Comment author: RobinZ 12 June 2010 01:49:53PM 1 point [-]

I said "counterfactual". Let me use an archetypal example of a free-will hypothetical and query your response:

Suppose that there are two worlds, A and A', which are at a certain time indistinguishable in every measurable way. They differ, however, and differ most strongly in the nature of a particular person, Alice, who lives in A versus the nature of her analogue in A', whom we shall call Alice' for convenience.

In the two worlds at the time at which A and A' are indistinguishable, Alice and Alice' are entering a restaurant. They are greeted by a server, seated, and given menus, and the attention of both Alice and Alice' rapidly settles upon two items: the fettucini alfredo and the eggplant parmesan. As it happens, the previously-indistinguishable differences between Alice and Alice' are such that Alice orders fettucini alfredo and Alice' orders eggplant parmesan.

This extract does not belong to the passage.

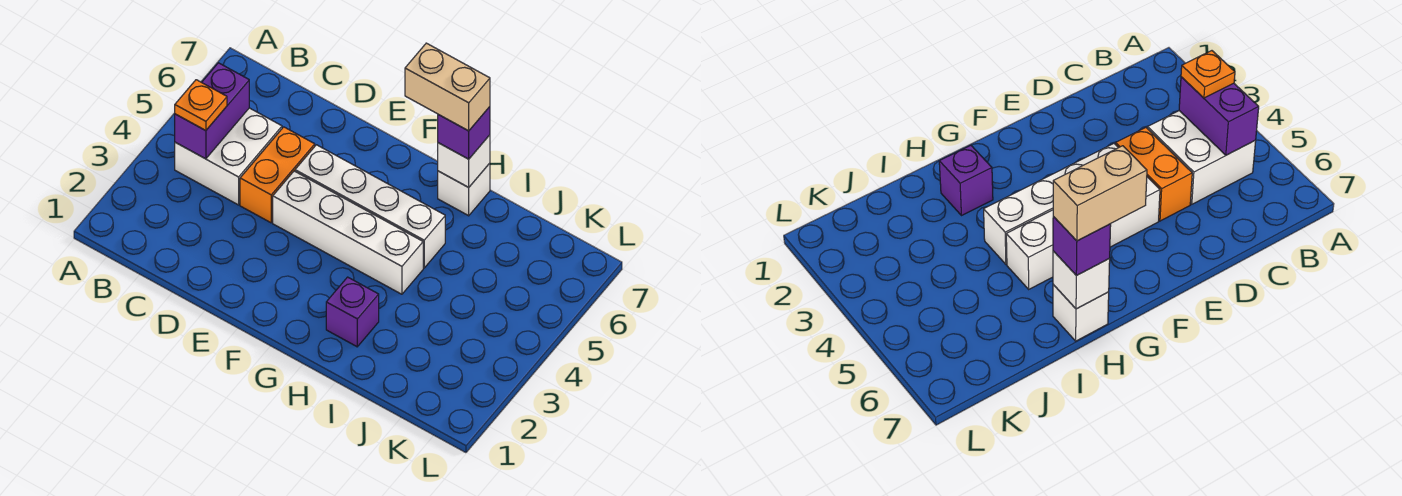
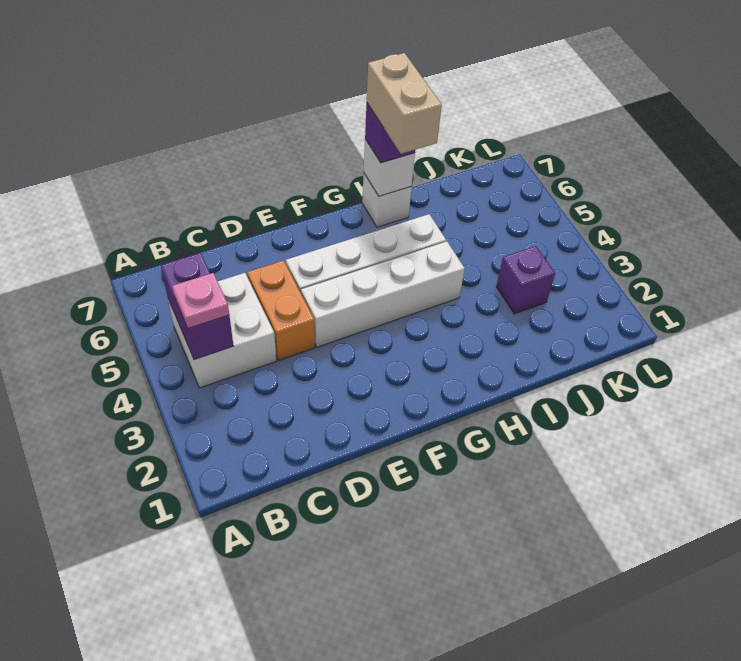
orange 1x1 plate [175,80,227,131] -> pink 1x1 plate [172,273,229,328]
tan 1x2 brick [405,43,490,131] -> tan 1x2 brick turned to [367,53,442,154]
purple 1x1 brick [326,277,379,347] -> purple 1x1 brick moved to [496,246,555,314]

What dishes will Alice and Alice' receive?

I'm off to the market, now - I'll post the followup in a moment.

Comment author: RobinZ 12 June 2010 03:13:06PM 0 points [-]

Now: I imagine most people would say that Alice would receive the fettucini and Alice' the eggplant. I will proceed on this assumption

Now suppose that Alice and Alice' are switched at the moment they entered the restaurant. Neither Alice nor Alice' notice any change. Nobody else notices any change, either. In fact, insofar as anyone in universe A (now containing Alice') and universe A' (now containing Alice) can tell, nothing has happened.

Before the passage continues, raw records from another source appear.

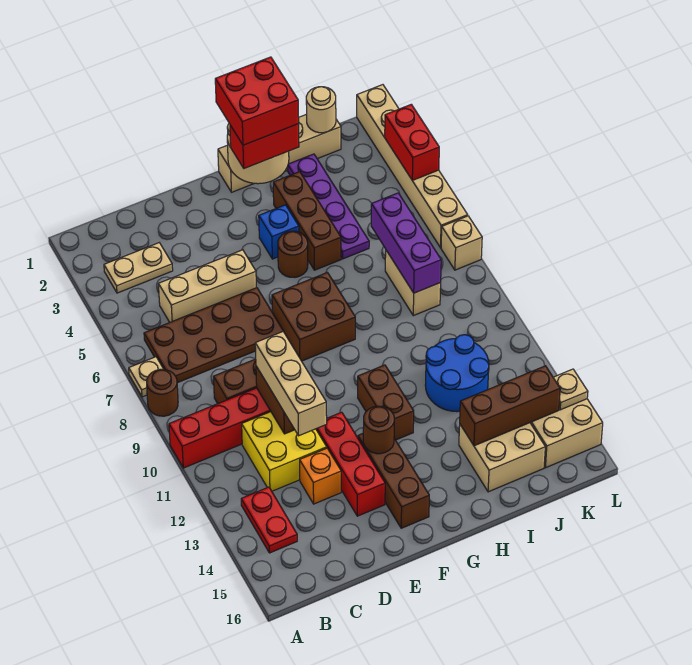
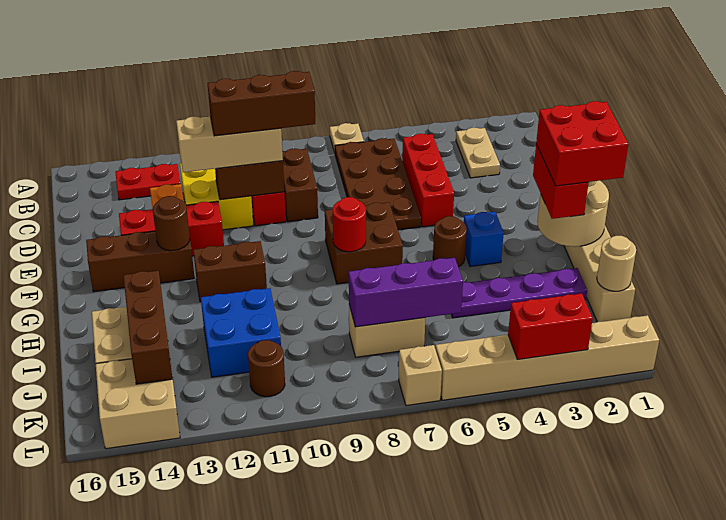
brown 1x1 round brick [147,369,178,416] -> brown 1x1 round brick moved to [248,340,285,397]
tan 1x3 brick [158,250,256,322] -> red 1x3 brick [402,134,454,227]
none -> red 1x1 round brick [333,197,366,252]
brown 1x3 brick [273,172,341,270] -> brown 1x3 brick moved to [207,71,315,136]
blue 2x2 round brick [425,335,489,412] -> blue 2x2 brick [201,288,281,377]
tan 1x1 plate [553,369,588,410] -> none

After the switch, Alice' and Alice are seated, open their menus, and pick their orders. What dishes will Alice' and Alice receive?

Comment author: Blueberry 12 June 2010 04:47:42PM 3 points [-]

I'm missing the point of this hypothetical. The situation you described is impossible in a deterministic universe. Since we're assuming A and A' are identical at the beginning, what Alice and Alice' order is determined from that initial state. The divergence has already occurred once the two Alices order different things: why does it matter what the waiter brings them?

I'm not sure exactly how these universes would work: it seems to be a dualistic one. Before the Alices order, A and A' are physically identical, but the Alices have different "souls" that can somehow magically change the physical makeup of the universe in strangely predictable ways. The different nature of Alice and Alice' has changed the way two identical sets of atoms move around.

If this applies to the waiter as well, we can't predict what he'll decide to bring Alice: for all we know he may turn into a leopard, because that's his nature.

Comment author: RobinZ 12 June 2010 05:02:30PM 0 points [-]

The requirement is not that there is no divergence, but that the divergence is small enough that no-one could notice the difference. Sure, if a superintelligent AI did a molecular-level scan five minutes before the hypothetical started it would be able to tell that there was a switch, but no such being was there.

And the point of the hypothetical is that the question "what if, counterfactually, Alice ordered the eggplant?" is meaningful - it corresponds to physically switching the molecular formation of Alice with that of Alice' at the appropriate moment.